Von Pagėgiai zog Gisela weiter nach Natkiškiai (heute Rajongemeinde Pagėgiai). Dort passte sie auf die Kinder auf und verrichtete andere Arbeiten. Gisela konnte damals Litauisch weder lesen noch schreiben, und auch sprechen konnte sie nur einige vereinzelte Worte. In die Schule ließ man sie nicht gehen. Die Sprache hat sie im Laufe ihres langen Irrens durch Litauen gelernt.

Einige Zeit später kehrte sie nach Pagėgiai zurück und übernahm dort alle Arbeiten, die gerade anfielen. Mit 14 Jahren kam sie nach Usėnai (heute Rajongemeinde Šilutė), wo sie bei einem alten Ehepaar Obdach fand. Von 1952 bis 1953 war sie ihr Hausmädchen. Dort lebte auch die Familie Jakštai. Dank dieser Familie wurde Gisela 1953 in der Kirche von Rukai (heute Rajongemeinde Pagėgiai) und erhielt einen neuen Namen. Auf diese Weise wurde aus Gisela Launert Irena Jakštaite.

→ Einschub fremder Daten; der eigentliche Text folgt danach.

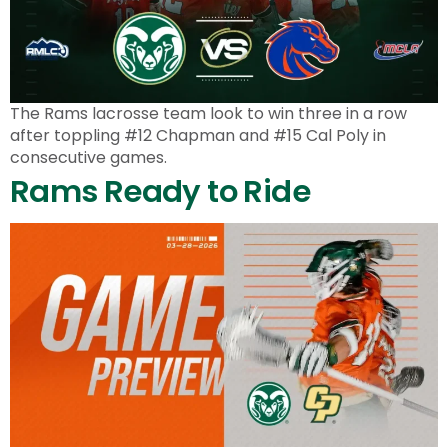
The Rams lacrosse team look to win three in a row
after toppling #12 Chapman and #15 Cal Poly in
consecutive games.
Rams Ready to Ride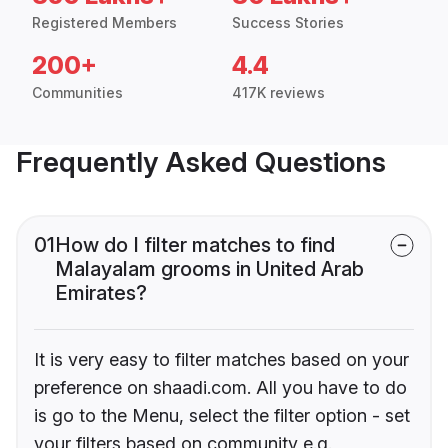
Registered Members
Success Stories
200+
4.4
Communities
417K reviews
Frequently Asked Questions
01
How do I filter matches to find
Malayalam grooms in United Arab
Emirates?
It is very easy to filter matches based on your
preference on shaadi.com. All you have to do
is go to the Menu, select the filter option - set
your filters based on community e.g.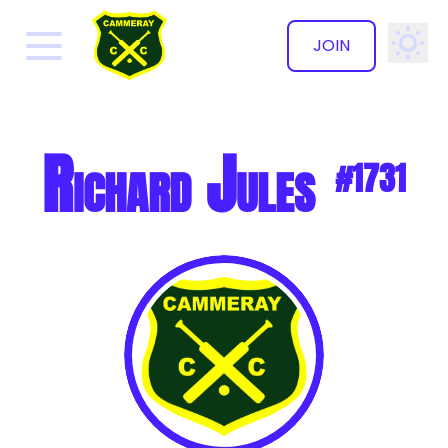
JOIN
✕
Richard Jules
#1731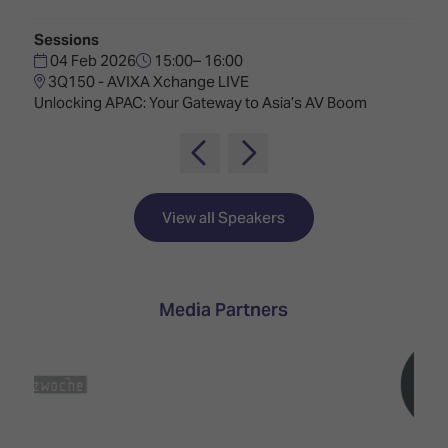
TECHNOLOGY
Awards
Spaces,
ZONES
Homes
Sessions
ISE
&
04 Feb 2026
15:00– 16:00
Hackathon
Buildings
3Q150 - AVIXA Xchange LIVE
Unlocking APAC: Your Gateway to Asia’s AV Boom
Show
The
Floor
Business
Tours
Landscape
Tech
Unified
View all Speakers
Tours
Comms,
Collaboration,
Matchmaking
Edtech
Media Partners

Die Jakštai kümmerten sich ebenfalls darum, dass Irena in Gargždai ein Pass ausgestellt wurde. Dann schlug eine Frau aus Usėnai Irena vor, nach Šernai (heute Rajongemeinde Klaipėda) zu ihrer Schwester zu fahren und dort auf deren Kind aufzupassen. So geriet sie in die Rajongemeinde Klaipėda. Mit 15 Jahren kam sie nach Plikiai (heute Rajongemeinde Klaipėda) zu einer Lehrerfamilie, die Irena sehr gut behandelte und sie unterstützte.

Im Alter von 18 Jahren heiratete sie Algis Bružas und wurde Irena Bružiene. Das Paar bekam die Töchter Audronė und Rima. In Plikiai hat sie mit ihrem Mann fast 40 Jahre gelebt, nach dem Tod des Ehemannes ist sie nach Klaipėda gezogen.

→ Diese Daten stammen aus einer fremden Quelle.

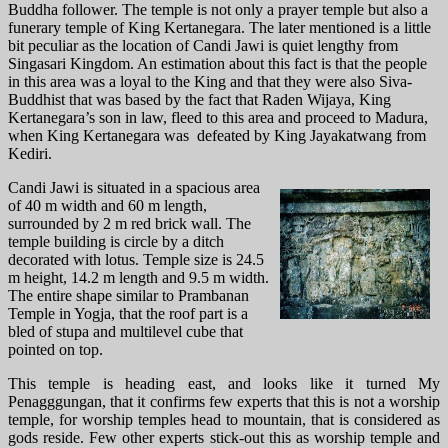
Buddha follower.
The temple is not only a prayer temple but also a
funerary temple of King Kertanegara. The later mentioned is a little
bit peculiar as the location of Candi Jawi is quiet lengthy from
Singasari Kingdom. An estimation about this fact is that the people
in this area was a loyal to the King and that they were also Siva-
Buddhist that was based by the fact that Raden Wijaya, King
Kertanegara’s son in law, fleed to this area and proceed to Madura,
when King Kertanegara was defeated by King Jayakatwang from
Kediri.
Candi Jawi is situated in a spacious area
of 40 m width and 60 m length,
surrounded by 2 m red brick wall. The
temple building is circle by a ditch
decorated with lotus. Temple size is 24.5
m height, 14.2 m length and 9.5 m width.
The entire shape similar to Prambanan
Temple in Yogja, that the roof part is a
bled of stupa and multilevel cube that
pointed on top.
This temple is heading east, and looks like it turned My
Penagggungan, that it confirms few experts that this is not a worship
temple, for worship temples head to mountain, that is considered as
gods reside. Few other experts stick-out this as worship temple and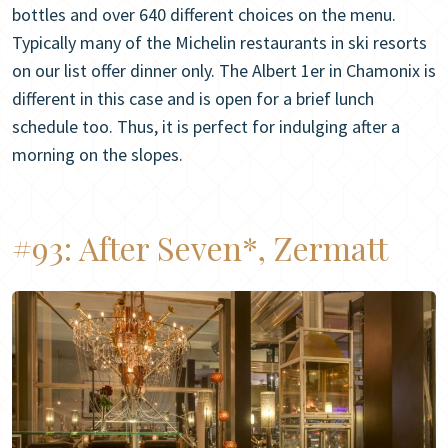
bottles and over 640 different choices on the menu.
Typically many of the Michelin restaurants in ski resorts
on our list offer dinner only. The Albert 1er in Chamonix is
different in this case and is open for a brief lunch
schedule too. Thus, it is perfect for indulging after a
morning on the slopes.
#93:
After Seven*, Zermatt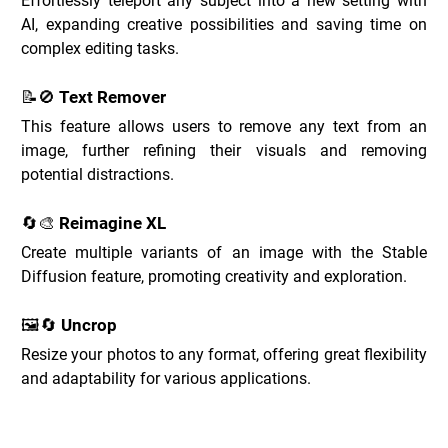
Effortlessly teleport any subject into a new setting with 
AI, expanding creative possibilities and saving time on 
complex editing tasks.
📝🚫 Text Remover
This feature allows users to remove any text from an 
image, further refining their visuals and removing 
potential distractions.
🔄🎨 Reimagine XL
Create multiple variants of an image with the Stable 
Diffusion feature, promoting creativity and exploration.
🖼️🔄 Uncrop
Resize your photos to any format, offering great flexibility 
and adaptability for various applications.
Clipdrop Use Cases _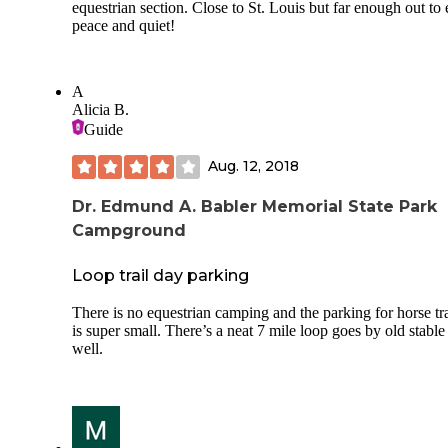
equestrian section. Close to St. Louis but far enough out to
wind guards, the latching lid, and the fairly thin profile whe
peace and quiet!
collapsed. For a two burner stove, it really didn't take up m
room in my trunk and it is sturdy enough that I wasn't worr
about piling gear on top of it. However, while new out of t
box, the igniter didn't work. Glad I always pack a lighter. It'
A
going to boil water in record time, but certainly held a stead
Alicia B.
flame and was easy to adjust. I have other stoves, but this o
Guide
seems like it will be my go to when car camping with friend
I can cook more on two burners than one.
Aug. 12, 2018
https://primus.us/collections/camping-stoves
Dr. Edmund A. Babler Memorial State Park
Campground
Loop trail day parking
There is no equestrian camping and the parking for horse tra
is super small. There’s a neat 7 mile loop goes by old stable
well.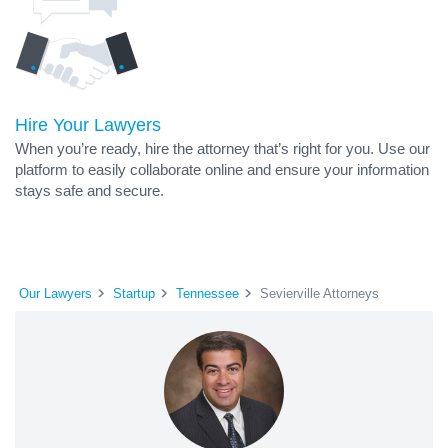
Hire Your Lawyers
When you’re ready, hire the attorney that’s right for you. Use our
platform to easily collaborate online and ensure your information
stays safe and secure.
Our Lawyers
Startup
Tennessee
Sevierville Attorneys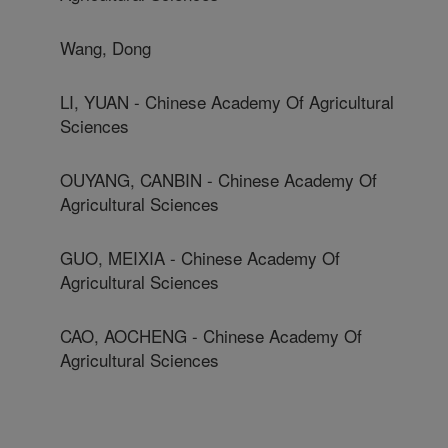
Wang, Dong
LI, YUAN - Chinese Academy Of Agricultural
Sciences
OUYANG, CANBIN - Chinese Academy Of
Agricultural Sciences
GUO, MEIXIA - Chinese Academy Of
Agricultural Sciences
CAO, AOCHENG - Chinese Academy Of
Agricultural Sciences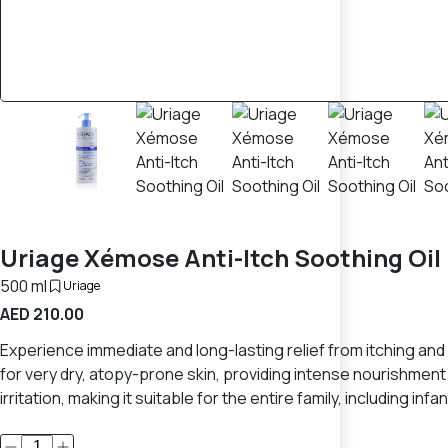
Uriage Xémose Anti-Itch Soothing Oi
500 ml
Uriage
AED 210.00
Experience immediate and long-lasting relief from itching and
for very dry, atopy-prone skin, providing intense nourishment 
irritation, making it suitable for the entire family, including infan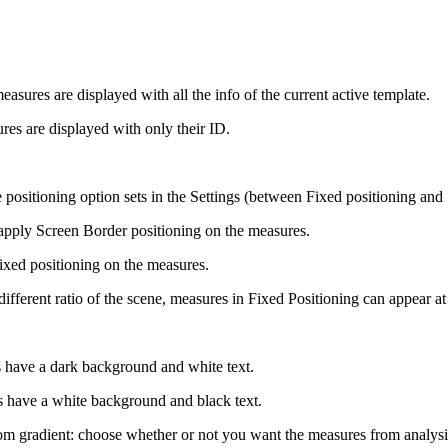
easures are displayed with all the info of the current active template.
es are displayed with only their ID.
e positioning option sets in the Settings (between Fixed positioning and
apply Screen Border positioning on the measures.
ixed positioning on the measures.
different ratio of the scene, measures in Fixed Positioning can appear at 
 have a dark background and white text.
s have a white background and black text.
 gradient: choose whether or not you want the measures from analysis t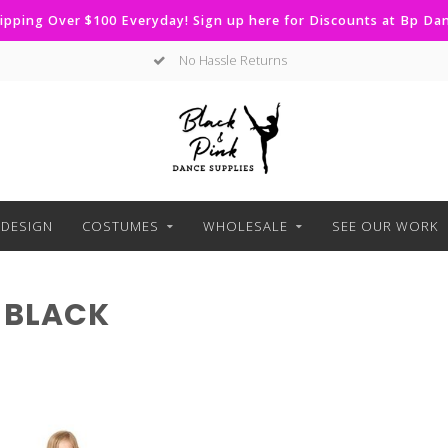
ipping Over $100 Everyday! Sign up here for Discounts at Bp D
No Hassle Returns
DESIGN
COSTUMES
WHOLESALE
SEE OUR WORK
 BLACK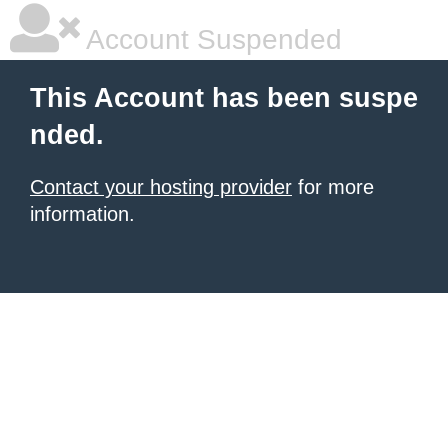
Account Suspended
This Account has been suspe
nded.
Contact your hosting provider
for more
information.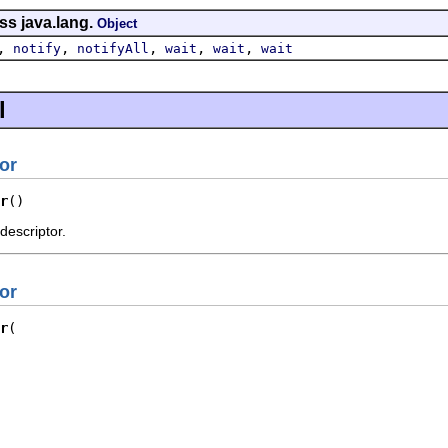
ss java.lang.
Object
,
,
,
,
,
notify
notifyAll
wait
wait
wait
l
or
r
()
descriptor.
or
r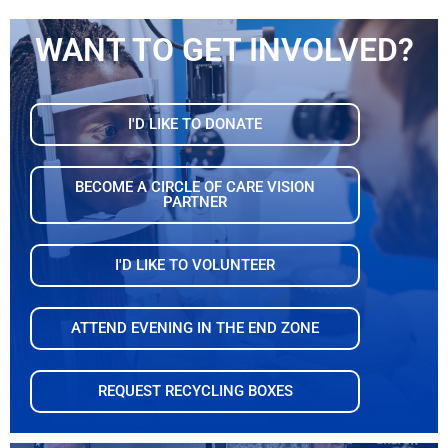
WANT TO GET INVOLVED?
I'D LIKE TO DONATE
BECOME A CIRCLE OF CARE VISION
PARTNER
I'D LIKE TO VOLUNTEER
ATTEND EVENING IN THE END ZONE
REQUEST RECYCLING BOXES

Irena erinnert sich: „Zu Sowjetzeiten hatte ich Angst meinen Namen zu nennen, denn alles Deutsche war verpönt. Also habe ich den Mund gehalten.“

Nach Wiederherstellung der litauischen Unabhängigkeit schaltete Irena das Internationale Rote Kreuz ein, weil sie sich Informationen über ihre Familie erhoffte. 2005 erfuhr sie, dass ihr Vater Willi Launert 1989 gestorben war. Diese Information erhielt sie von seiner zweiten Frau. Willi Launert war 1949 aus sowjetischer Kriegsgefangenenschaft nach Deutschland zurückgekehrt und hatte seine Mutter wiedergefunden. Diese erzählte ihm, dass seine erste Frau Margarete mit den Töchtern Gisela und Karin sowie ihren Eltern vor der Roten Armee geflüchtet sei, jedoch unterwegs zusammen mit dem Vater erschossen wurde. Das Schicksal der Kinder sei unbekannt.

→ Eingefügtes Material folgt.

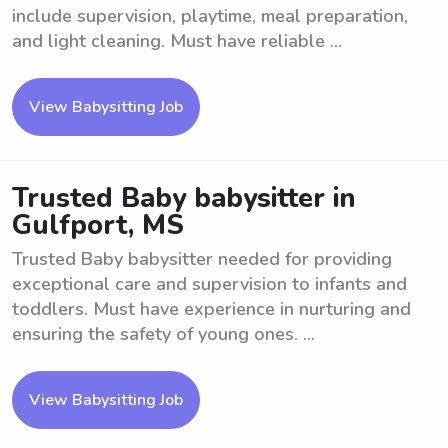
include supervision, playtime, meal preparation,
and light cleaning. Must have reliable ...
View Babysitting Job
Trusted Baby babysitter in
Gulfport, MS
Trusted Baby babysitter needed for providing
exceptional care and supervision to infants and
toddlers. Must have experience in nurturing and
ensuring the safety of young ones. ...
View Babysitting Job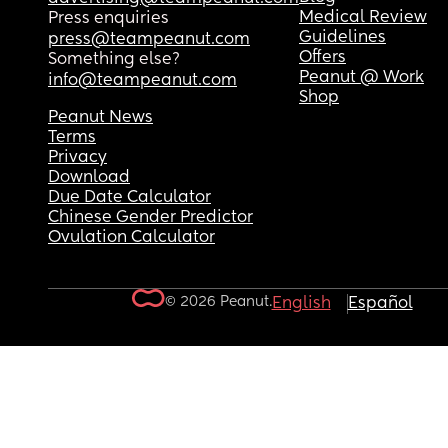
Medical Review
Press enquiries
Guidelines
press@teampeanut.com
Offers
Something else?
Peanut @ Work
info@teampeanut.com
Shop
Peanut News
Terms
Privacy
Download
Due Date Calculator
Chinese Gender Predictor
Ovulation Calculator
© 2026 Peanut.
English
Español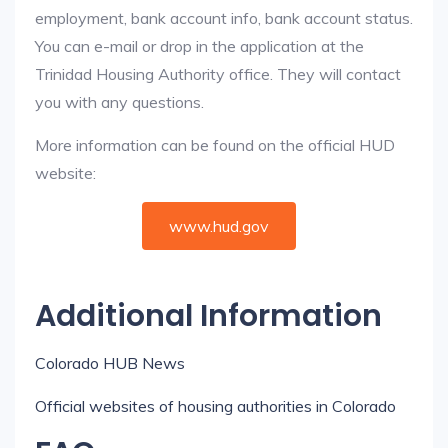
employment, bank account info, bank account status.
You can e-mail or drop in the application at the
Trinidad Housing Authority office. They will contact
you with any questions.
More information can be found on the official HUD
website:
www.hud.gov
Additional Information
Colorado HUB News
Official websites of housing authorities in Colorado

Bis heute weiß man nicht, was aus Irena Bružienės jüngerer Schwester Karin geworden ist und wie es ihrer Großmutter ergangen ist, nachdem Irena sie in der Schule zurückgelassen hatte.

Am 26. März 2012 wurde Irena Bružienė der Status als Besatzungsopfer (ehemals obdachloses Kind) zuerkannt.